E que, como ele reconhece, “Meu marido e meu filho colaboraram em seus cuidados quando estavam em casa”. Mas, antes de tudo, indica que:

“Ter um bebê em casa foi uma alegria para todos. Ana sempre foi divertida e boa, então a experiência é muito positiva.”

Como é ser mãe em diferentes estágios da vida?

“Muito diferente”, Explica Anjos. “A primeira vez que eu era mais jovem e a segunda mais madura, mas também com a mais velha eu tinha mais vitalidade e com a garota mais paciência.” Reconheça que:

“Quando você tem seu segundo filho e também em idade avançada, leva as coisas com mais calma, fica mais consciente do que é importante e do que não é, e não vai à sala de emergência com o coração em punho a cada dois a três. Mas você também não tem a mesma energia para brincar com eles. “

Como o irmão mais velho tomou o nascimento?

Angels explica que, quando Santi soube que ele teria um irmão, ele não queria saber nada sobre o assunto, mas que, logo que Ana nasceu, ele se voltou para ela:

“Ela estava constantemente ciente da menininha, nos pediu para cuidar dela para que nada acontecesse, para vigiá-la bem, porque ela era muito bonita e eles poderiam tirá-la de nós … e isso com 18 anos, quando eles tendem a ser mais egoístas por natureza. “

A orgulhosa mãe explica que os dois irmãos sempre se divertiram muito e “Santi cuidou e cuida de Ana como se ela fosse um terceiro pai. Mesmo agora que ela mora lá fora, ela vem nos visitar sempre que pode. É um relacionamento muito bom.”
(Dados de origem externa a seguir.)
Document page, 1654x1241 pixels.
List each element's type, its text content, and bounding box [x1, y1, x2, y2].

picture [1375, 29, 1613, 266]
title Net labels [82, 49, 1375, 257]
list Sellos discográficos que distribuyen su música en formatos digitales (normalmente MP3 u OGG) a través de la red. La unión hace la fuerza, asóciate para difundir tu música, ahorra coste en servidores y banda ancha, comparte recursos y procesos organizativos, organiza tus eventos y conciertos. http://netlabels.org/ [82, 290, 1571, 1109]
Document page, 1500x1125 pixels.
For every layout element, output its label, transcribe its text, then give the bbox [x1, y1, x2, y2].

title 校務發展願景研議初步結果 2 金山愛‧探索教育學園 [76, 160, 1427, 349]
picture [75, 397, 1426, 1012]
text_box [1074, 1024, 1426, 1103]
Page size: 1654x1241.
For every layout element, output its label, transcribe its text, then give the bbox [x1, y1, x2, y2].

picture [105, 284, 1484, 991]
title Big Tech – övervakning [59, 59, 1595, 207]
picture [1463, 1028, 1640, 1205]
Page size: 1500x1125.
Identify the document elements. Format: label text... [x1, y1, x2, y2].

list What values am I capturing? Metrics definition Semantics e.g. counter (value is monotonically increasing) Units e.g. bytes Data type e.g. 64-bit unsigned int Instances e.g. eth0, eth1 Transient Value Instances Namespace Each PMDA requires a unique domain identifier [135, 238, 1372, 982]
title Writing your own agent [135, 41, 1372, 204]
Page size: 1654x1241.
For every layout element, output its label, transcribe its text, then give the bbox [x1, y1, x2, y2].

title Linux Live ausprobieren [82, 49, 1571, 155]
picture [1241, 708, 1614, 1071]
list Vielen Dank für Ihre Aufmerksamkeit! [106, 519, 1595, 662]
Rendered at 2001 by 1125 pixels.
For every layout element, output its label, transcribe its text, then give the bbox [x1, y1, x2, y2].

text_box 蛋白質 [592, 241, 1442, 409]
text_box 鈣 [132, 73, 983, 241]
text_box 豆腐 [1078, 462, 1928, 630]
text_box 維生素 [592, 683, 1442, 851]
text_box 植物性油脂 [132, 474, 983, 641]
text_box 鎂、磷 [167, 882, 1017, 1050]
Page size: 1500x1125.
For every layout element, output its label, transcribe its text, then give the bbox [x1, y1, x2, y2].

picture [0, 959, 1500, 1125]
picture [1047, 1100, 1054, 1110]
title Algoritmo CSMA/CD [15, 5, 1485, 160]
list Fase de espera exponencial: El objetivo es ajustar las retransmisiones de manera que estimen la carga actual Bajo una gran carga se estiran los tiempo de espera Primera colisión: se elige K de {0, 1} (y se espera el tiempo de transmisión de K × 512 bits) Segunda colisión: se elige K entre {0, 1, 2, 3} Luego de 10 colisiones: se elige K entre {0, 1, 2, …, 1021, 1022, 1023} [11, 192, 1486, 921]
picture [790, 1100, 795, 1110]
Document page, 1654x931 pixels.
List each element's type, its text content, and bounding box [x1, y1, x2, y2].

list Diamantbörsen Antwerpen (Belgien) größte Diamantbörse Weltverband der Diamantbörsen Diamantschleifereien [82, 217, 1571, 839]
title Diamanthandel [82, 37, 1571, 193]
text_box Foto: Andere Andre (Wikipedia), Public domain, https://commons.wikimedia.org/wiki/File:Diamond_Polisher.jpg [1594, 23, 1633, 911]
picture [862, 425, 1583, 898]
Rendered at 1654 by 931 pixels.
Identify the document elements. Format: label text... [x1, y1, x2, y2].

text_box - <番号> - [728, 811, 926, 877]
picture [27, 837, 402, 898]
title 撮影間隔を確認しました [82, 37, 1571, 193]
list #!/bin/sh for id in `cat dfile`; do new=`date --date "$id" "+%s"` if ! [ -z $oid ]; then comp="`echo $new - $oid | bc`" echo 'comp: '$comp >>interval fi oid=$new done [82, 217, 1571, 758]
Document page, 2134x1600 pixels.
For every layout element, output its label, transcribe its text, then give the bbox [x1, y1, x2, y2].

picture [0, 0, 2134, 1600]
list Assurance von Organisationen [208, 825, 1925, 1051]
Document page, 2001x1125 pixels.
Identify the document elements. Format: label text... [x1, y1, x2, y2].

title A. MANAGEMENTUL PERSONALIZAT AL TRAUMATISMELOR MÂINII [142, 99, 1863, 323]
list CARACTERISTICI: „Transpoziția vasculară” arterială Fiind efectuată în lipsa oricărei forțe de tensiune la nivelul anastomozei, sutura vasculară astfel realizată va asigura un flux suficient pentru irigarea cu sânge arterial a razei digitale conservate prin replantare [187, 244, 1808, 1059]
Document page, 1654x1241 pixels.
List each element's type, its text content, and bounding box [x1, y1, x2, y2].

Ser mãe aos 40: os riscos de gravidez em idade avançada

Carmen Parra, mãe de Carmen e Belén

Apesar da diferença de anos, essa mãe explica que sua filha era muito procurada, porque “Não queríamos que Carmen não tivesse um irmão.”

Mas encontrar o momento, diz que foi complicado porque “Nunca vimos o momento. Meu marido e eu tínhamos dois restaurantes e estávamos trabalhando.”

Mesmo assim, aos 35 anos, dez anos após o nascimento de sua filha mais velha, Carmen decidiu engravidar e Belén nasceu.

Como foi começar de novo com um bebê?

“Custa no começo, não vou negar”, mas também reconhece que não foi tão complicado depois, porque “Eu já tive uma experiência de mingau, vacinas, etc.”

Mas o caráter dos dois bebês era muito diferente, Carmen explica:

“Em geral, era mais fácil quando eu era mãe pela primeira vez, porque minha filha estava mais inquieta, não comia, não dormia … Era um estresse contínuo, enquanto a irmã era santa.”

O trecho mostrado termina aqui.